Гнет - страница 5
— А дальше что было, — не в силах вынести долгую паузу, спрашиваю я ее.
— А дальше, — продолжая улыбаться, вновь заговорила баба Киля, — у нас свадьба была,… скромненькая свадьба, но родственников на ней много было, они нам денег на первое время насобирали, а мои папа с мамой мне даже золотые сережки подарили и красивую икону Божьей матери, та, что сейчас у твоей мамки хранится — береги ее, она не простая — я о ней тебе позже расскажу.
Потом мы свою хату строить начали — вот эту,… только она тогда без этой веранды была,… а так все то же: та же камышовая крыша, та же груба в хате. На новоселье нам мои мама с папой подарили свой ткацкий станок, а Ванины родители — молоденькую телочку, мы ее Миланкой назвали.
В 1924 году у нас родилась дочь Аня, а еще через три года — в 1927 году, родилась твоя мама Нина.
— Бабуся, а Вы мне про деда Ваню расскажите: кто он и откуда? — возбужденный бабушкиным рассказом, с любопытством спрашиваю я, при этом нетерпеливым взглядом посмотрев в ее лицо.

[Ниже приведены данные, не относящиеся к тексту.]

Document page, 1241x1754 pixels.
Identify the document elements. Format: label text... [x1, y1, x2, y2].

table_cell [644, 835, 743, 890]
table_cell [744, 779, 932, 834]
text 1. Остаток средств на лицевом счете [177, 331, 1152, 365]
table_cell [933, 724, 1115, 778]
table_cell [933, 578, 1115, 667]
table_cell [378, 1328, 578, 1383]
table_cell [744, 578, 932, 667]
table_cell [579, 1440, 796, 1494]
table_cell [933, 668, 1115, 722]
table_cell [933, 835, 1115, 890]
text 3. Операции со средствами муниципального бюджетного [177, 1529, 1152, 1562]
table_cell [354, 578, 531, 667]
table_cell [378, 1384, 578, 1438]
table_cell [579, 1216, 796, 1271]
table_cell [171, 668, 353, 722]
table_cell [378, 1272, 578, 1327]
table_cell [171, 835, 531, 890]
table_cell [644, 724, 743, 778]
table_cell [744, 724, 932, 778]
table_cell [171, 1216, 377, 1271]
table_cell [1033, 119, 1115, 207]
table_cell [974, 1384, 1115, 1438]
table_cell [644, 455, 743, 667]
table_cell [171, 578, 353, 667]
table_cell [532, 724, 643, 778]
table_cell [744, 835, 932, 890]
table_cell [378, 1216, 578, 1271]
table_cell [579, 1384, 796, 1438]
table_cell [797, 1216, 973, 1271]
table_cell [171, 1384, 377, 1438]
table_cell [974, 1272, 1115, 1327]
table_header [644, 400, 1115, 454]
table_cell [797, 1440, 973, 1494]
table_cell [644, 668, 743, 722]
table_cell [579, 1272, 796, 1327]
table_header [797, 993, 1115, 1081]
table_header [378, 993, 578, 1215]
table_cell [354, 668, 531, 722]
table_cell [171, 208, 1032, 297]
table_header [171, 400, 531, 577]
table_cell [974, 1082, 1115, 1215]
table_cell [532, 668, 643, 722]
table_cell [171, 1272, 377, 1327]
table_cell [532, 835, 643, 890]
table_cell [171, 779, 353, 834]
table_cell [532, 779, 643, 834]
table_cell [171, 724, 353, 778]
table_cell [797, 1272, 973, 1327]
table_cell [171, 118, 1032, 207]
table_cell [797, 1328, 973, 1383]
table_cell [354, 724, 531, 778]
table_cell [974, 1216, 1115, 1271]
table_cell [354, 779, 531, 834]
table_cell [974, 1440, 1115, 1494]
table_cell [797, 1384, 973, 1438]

Немного помолчав, баба Киля, обращаясь ко мне, вновь заговорила.
— Дед твоего деда Вани родился в семье крепостного крестьянина здесь, в Ткачевке, и, как мне рассказывали, его еще ребенком обменяла на собаку у помещика Чернявского, которому принадлежало тогда это село со всеми крепостными крестьянами, семья Иванцовых. Какое-то время он у них жил в качестве работника, а потом хозяин этого дома женил его на одной из своих дочерей, и он стал носить фамилию Иванцов. Потом у них родился сын, его назвали Климом и он впоследствии женился на женщине из этого же села, по имени Наташа. Вот в этой семье в 1898 году и родился твой дед Ваня, он был вторым ребенком в семье. Всего в семье деда Клима было пятеро сыновей: Григорий, Ваня, Петя, Вася, Коля и две дочери: Маша и Анюта. До революции вся эта большая семья жила здесь — в селе Ткачевка. Дед Клим и его почти все хлопцы тогда работали в каменоломне и смогли себе выстроить каменный дом под черепичной крышей. Жили они не плохо: у них было две лошади, две коровы, были свиньи, гуси и куры…
Потом, в 1914 году, началась первая мировая война. Почти половину мужчин из нашего села мобилизовали в царскую армию: Григория — старшего брата деда Вани, и моего самого старшего брата, что жил тогда в Гребенниках — Родиона, тоже забрали на войну. Лошадей и волов забирали тогда у всех, ну и у нас, конечно,… заодно и все сено у нас тогда подчистую выгребли.
Жизнь была не сладкой. А в 1917 году, в Петербурге Октябрьская революция произошла и началась Гражданская война: власть менялась у нас тут чуть ли не ежедневно — прямо, как в кинокомедии: «Свадьба в Малиновке». Только не до смеха нам тогда было: горе почти в каждый дом без спроса ломилось.
Вон на той улице, — баба Киля кивнула головой в окно, — и орловские мужики в солдатских шинелях хором орали «соловья-пташечку» и наши, подвыпившие украинские хлопцы, горланили: «Раз, два, три калина…». Жгли тут наши дома и немцы с австрийцами. Были тут и белые, были тут и красные. Были и петлюровцы, были и деникенцы,… кого тут у нас только не было, и все на одно лицо: как в том фильме про Чапаева, помнишь?.. Когда мужики пришли к нему на красных жаловаться и один из них говорит: «Белые пришли — грабят; красные пришли — тоже, понимаешь, грабить начали. Куда же нам, бедным крестьянам, податься?..»
Так и у нас было: все нас одинаково и грабили, и на сучках вешали, и на войну мужиков угоняли — одни бабы тогда с детьми по селу с выпученными глазами от горя бродили. Твоего деда Ваню и его брата Петю тоже тогда красные призвали к службе. Дед Ваня тогда вместе с ними до Бессарабии дошел и, к счастью, вернулся домой живым, но очень сильно обожженным — черные пороховые пятна так врезались ему в шею, что на всю жизнь остались. А вот брату его Пете совсем не повезло, он еле живой домой вернулся: его постоянно трясло, рука у него неподвижно висела, и ногу он по земле еле волочил.
А когда у нас тут окончательно установилась Советская власть — страшный голод начался. Начиная с осени 1921 и заканчивая серединой 1922 года — люди у нас тут, словно мухи, мерли. Дело доходило даже то того, что голодные люди — людей ели. Толпы беспризорных, истощенных голодом детей по улицам села тогда беспомощно бродили — хлеба просили, а людям им дать нечего было, они тут же, на улицах, и умирали.